Phillip: It is weird. The higher you climb, the more you have to deliver something that people really value. But I want to keep up with my own life as well.

CBS 48 Hours executive producer Judy Tygard recently spoke with Pittsburgh-based Trib Live. She discusses her Pittsburgh roots and her journalism, although she quipped,  “Western Pennsylvania is not a hotbed of ‘48 Hours’ stories.” Tygard also referred to 48 Hours as “the original docu-series” in an era when the format has grown in popularity.

“These are long-form, hourlong stories devoted to a single case and the difference (between this and local news) was the ability to dig in and really sink your teeth into a story and get to know the characters,” Tygard said. “There’s a lot more room for nuance. I also quickly discovered I did not enjoy covering politics at all. I just prefer murder to politics, especially these days.”

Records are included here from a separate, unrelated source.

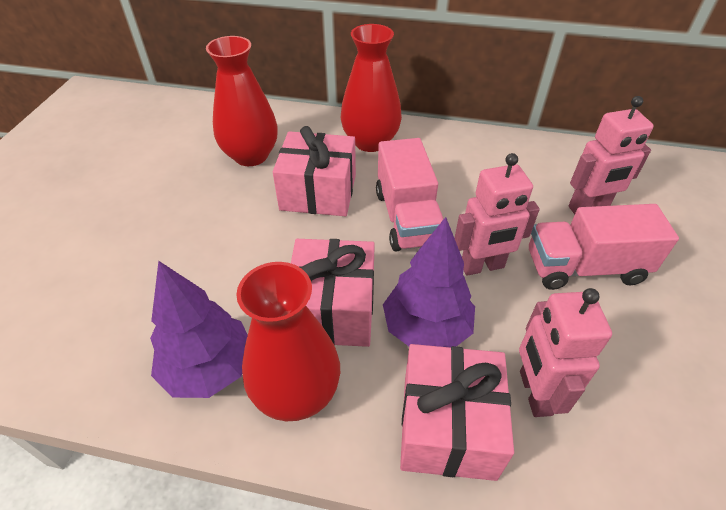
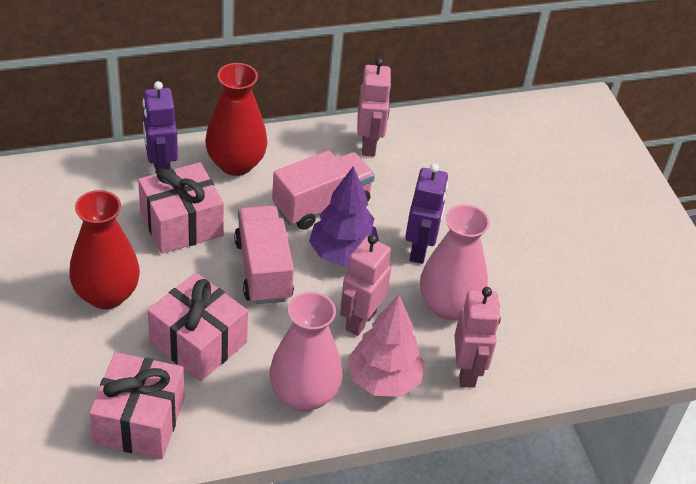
pink tree: 0 -> 1
pink vase: 0 -> 2
purple robot: 0 -> 2
purple tree: 2 -> 1
red vase: 3 -> 2

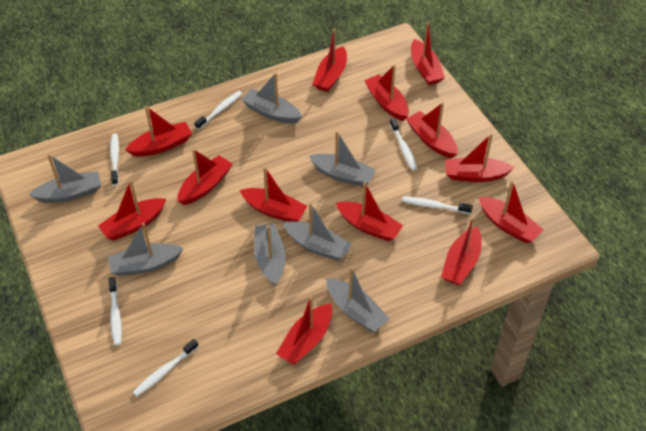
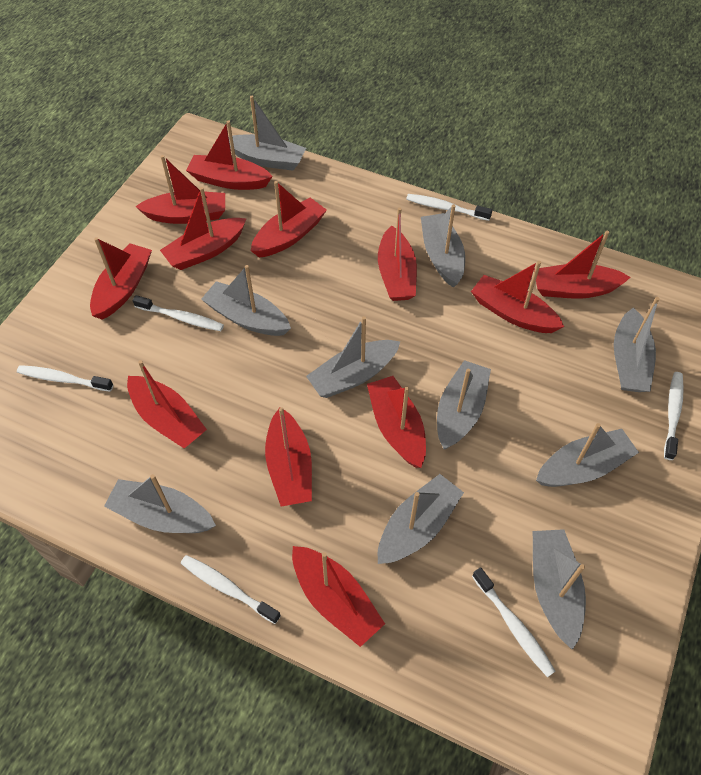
grey boat: 7 -> 10
red boat: 13 -> 12

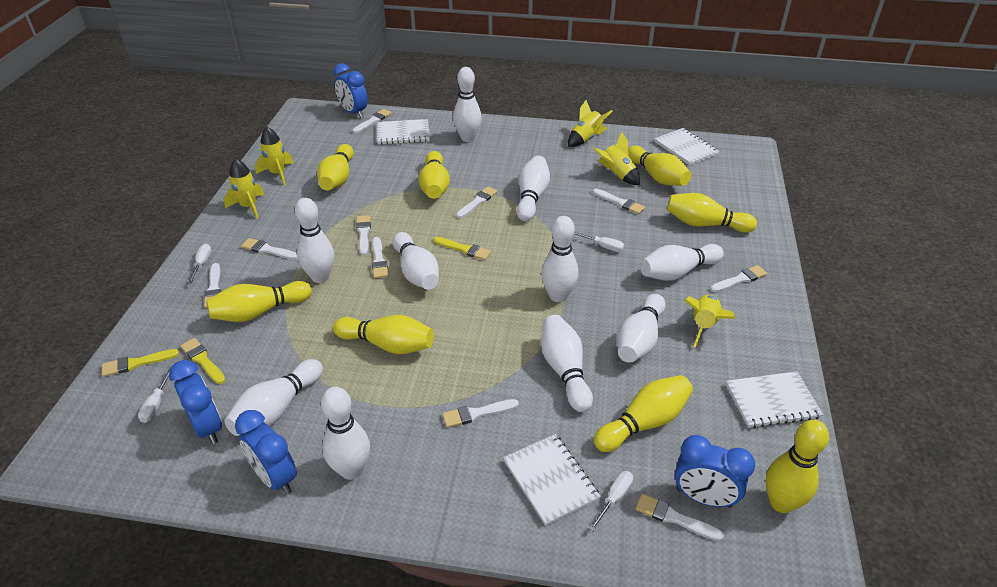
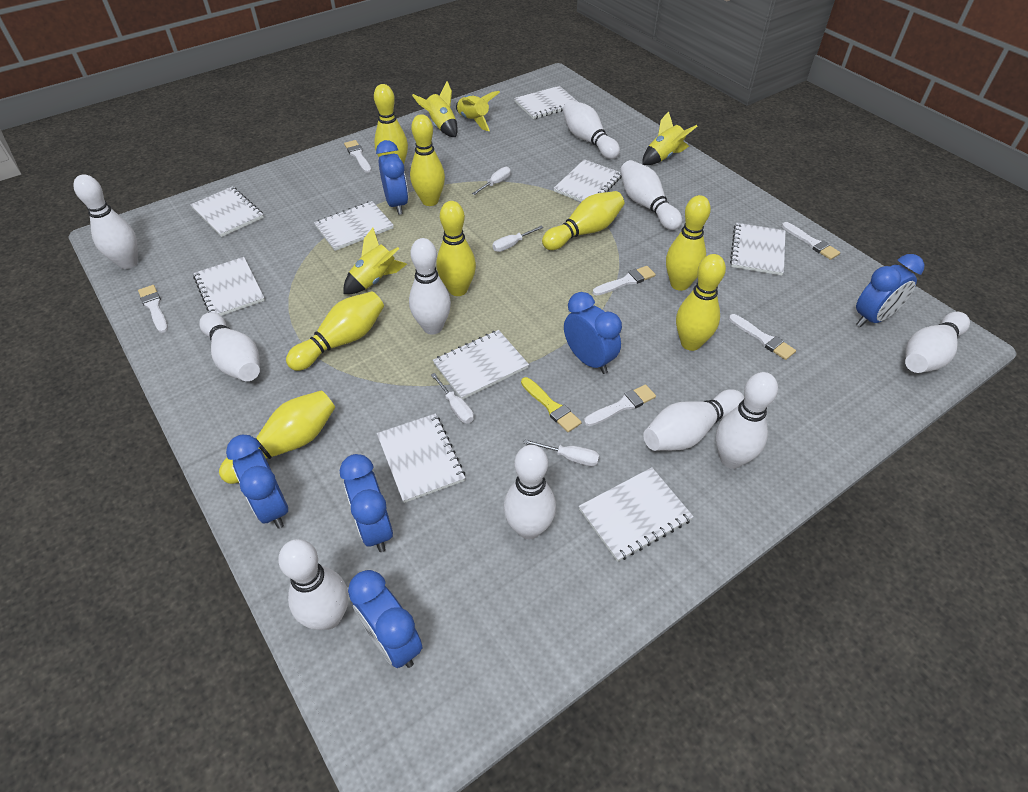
blue clock: 4 -> 6
white brush: 10 -> 6
white notebook: 4 -> 9
yellow brush: 3 -> 1
yellow rocket: 5 -> 4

CNN senior international correspondent Arwa Damon spoke with People magazine about the work she’s doing with her charity INARA, a Lebanon-based operation that has raised almost $4 million and assisted with more than 408 cases of injured children (primarily in war zones) since its launch in 2015.

Damon says:

“As human beings who share a planet, we have a moral obligation to care and educate ourselves about what’s happening in other places,” Damon adds. “I wish we lived in a kinder world, where being a ‘humanitarian’ was not a thing that was applauded, but rather the norm. I fundamentally believe that we can do better by each other, but for some reason, it’s something we have to fight for. It’s what I fight for.”